> **TEXT PROVIDED**:
So it results in "qw(31 59 4C 15 53 DD 54 31)", which is a list of
strings.
Maybe "<DATA> =~ /([[:xdigit:]]+)/g" (with brackets) is more efficient
(like when $& and $1 are involved).
The following step:
@r2 = map hex, @r1 ;
transforms this list to "(0x31, 0x59, ... , 0x54, 0x31)", which is a
list of integers.
The next step:
@r3 = map {sprintf "%08b", $_} @r2 ;
transforms this list to "qw(00110001 01011001 ... 01010100 00110001)",
which is a list of strings.
The next step:
my $data = join "\n", @r3 ;
creates a single string from the list, with "\n" as glue. So $data is
"00110001\n01011001\n...\n01010100\n00110001".
> $data =~ s/(?<=.)\z/\n/
> while $data =~ s/(.+?)(.{7}\n.*)/$2$1/ ;
This appends a \n to $data if there is a non-\n character at the end of
$data, and shortens each embedded line to the trailing 7 characters,
moving the surplus from the current line to the end of the next line
(and that all as many times as possible).
To see what goes on, make it:
do{ $data =~ s/(?<=.)\z/\n/; print "$data\n\n" }
while $data =~ s/(.+?)(.{7}\n.*)/$2$1/ ;
--
Affijn, Ruud
"Gewoon is een tijger."
| |
| Rob Dixon 2006-11-17, 9:57 pm |
| Dharshana Eswaran wrote:[color=darkred]
>
> On 11/17/06, Dharshana Eswaran <dharshana.ve@gmail.com> wrote:
>
> 0110001
> 0110010
> 0110001
> 0101010
> 0110001
> 0101010
> 0110111
> 0101010
> 0110001
> 0
>
> This is the complete pattern output for the input array....
>
Ah, I see. The bits are in the opposite order to what I assumed. The code below
produces the correct result. All I've changed is to use an unpack format of 'b'
instead of 'B' which delivers the bits in the reverse order. Then we can just
take chunks of seven bits at a time from the string as before, but have to
reverse each chunk back again before it displayed.

> **ASSIGNED TASK 1**: Copy out the part of the entries that opens with the line containing "Related products" and closes with the line containing "More in Marketing", including both of those lines. Omit the pictures.
The forum excerpt and the entries that follow it are unrelated to each other.

> **RECORDS FOR THIS EXERCISE**:
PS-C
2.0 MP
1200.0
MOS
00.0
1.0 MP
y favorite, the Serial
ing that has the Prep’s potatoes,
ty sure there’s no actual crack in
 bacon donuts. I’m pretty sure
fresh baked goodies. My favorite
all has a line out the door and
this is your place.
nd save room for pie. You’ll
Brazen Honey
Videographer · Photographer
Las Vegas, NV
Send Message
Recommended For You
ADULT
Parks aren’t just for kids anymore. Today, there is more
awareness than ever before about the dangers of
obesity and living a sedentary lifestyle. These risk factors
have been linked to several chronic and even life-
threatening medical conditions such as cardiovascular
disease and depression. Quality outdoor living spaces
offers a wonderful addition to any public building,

---

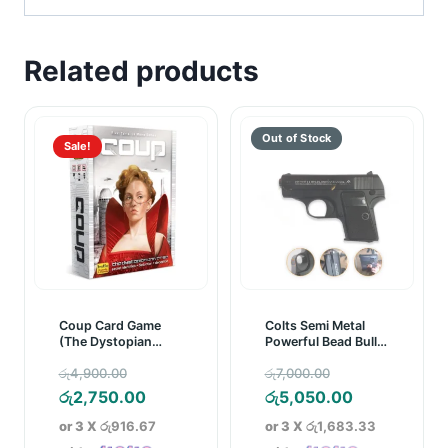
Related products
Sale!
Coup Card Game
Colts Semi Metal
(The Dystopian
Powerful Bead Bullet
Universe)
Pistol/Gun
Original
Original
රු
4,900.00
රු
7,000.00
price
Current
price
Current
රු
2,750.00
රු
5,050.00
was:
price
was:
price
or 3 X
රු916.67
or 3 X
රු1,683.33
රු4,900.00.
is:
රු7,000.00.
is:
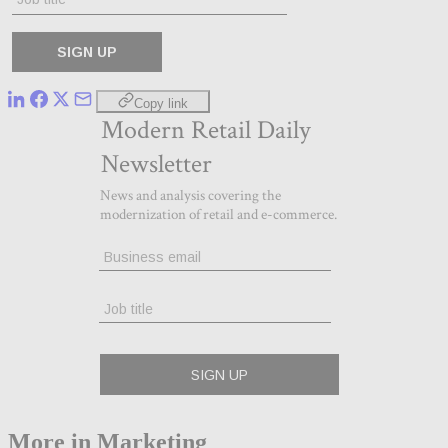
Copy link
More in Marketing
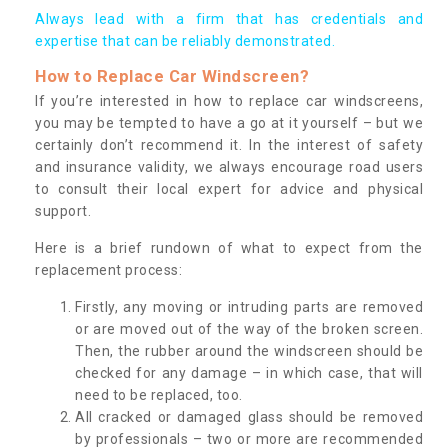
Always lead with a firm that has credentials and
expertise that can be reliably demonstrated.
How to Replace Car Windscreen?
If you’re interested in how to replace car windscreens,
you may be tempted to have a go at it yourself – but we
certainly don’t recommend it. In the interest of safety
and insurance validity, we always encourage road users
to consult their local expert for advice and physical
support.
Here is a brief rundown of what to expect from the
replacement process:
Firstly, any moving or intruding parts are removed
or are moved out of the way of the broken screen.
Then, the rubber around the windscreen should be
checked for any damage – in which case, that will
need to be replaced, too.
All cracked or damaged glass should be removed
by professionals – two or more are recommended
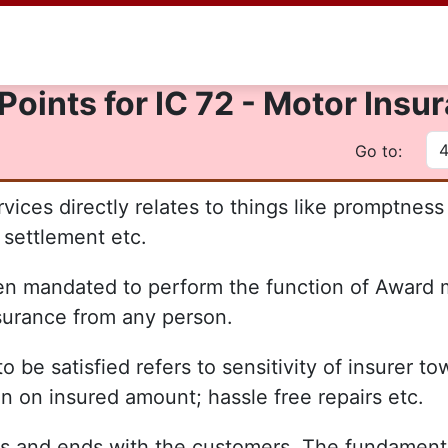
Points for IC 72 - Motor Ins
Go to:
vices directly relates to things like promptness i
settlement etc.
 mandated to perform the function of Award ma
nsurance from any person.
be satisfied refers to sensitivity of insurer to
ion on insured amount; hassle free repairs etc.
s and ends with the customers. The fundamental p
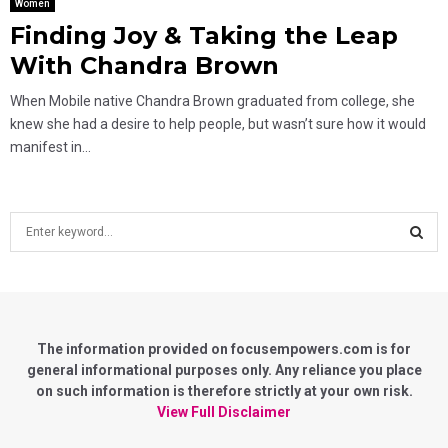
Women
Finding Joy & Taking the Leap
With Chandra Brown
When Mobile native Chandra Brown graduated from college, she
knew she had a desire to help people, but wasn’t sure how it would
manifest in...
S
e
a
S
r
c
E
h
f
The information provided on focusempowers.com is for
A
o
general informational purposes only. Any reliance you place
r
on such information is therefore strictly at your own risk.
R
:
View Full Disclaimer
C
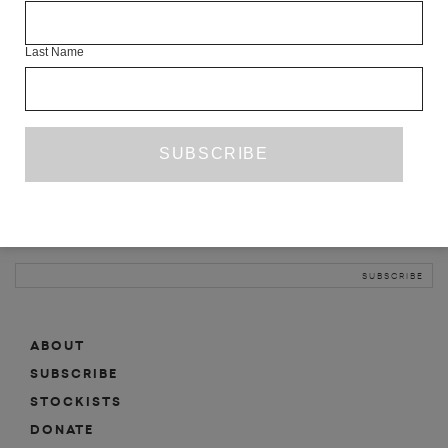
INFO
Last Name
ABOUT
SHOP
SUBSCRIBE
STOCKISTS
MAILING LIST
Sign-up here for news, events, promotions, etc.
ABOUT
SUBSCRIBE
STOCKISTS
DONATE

> **ASSIGNED TASK 2**: List every array variable, meaning every name beginning with "@", that appears in the Perl forum excerpt.

> **WORKED SOLUTION 1**:
Related products
Sale!
Coup Card Game
Colts Semi Metal
(The Dystopian
Powerful Bead Bullet
Universe)
Pistol/Gun
Original
Original
රු
4,900.00
රු
7,000.00
price
Current
price
Current
රු
2,750.00
රු
5,050.00
was:
price
was:
price
or 3 X
රු916.67
or 3 X
රු1,683.33
රු4,900.00.
is:
රු7,000.00.
is:
Copy link
More in Marketing

> **WORKED SOLUTION 2**:
@r1
@r2
@r3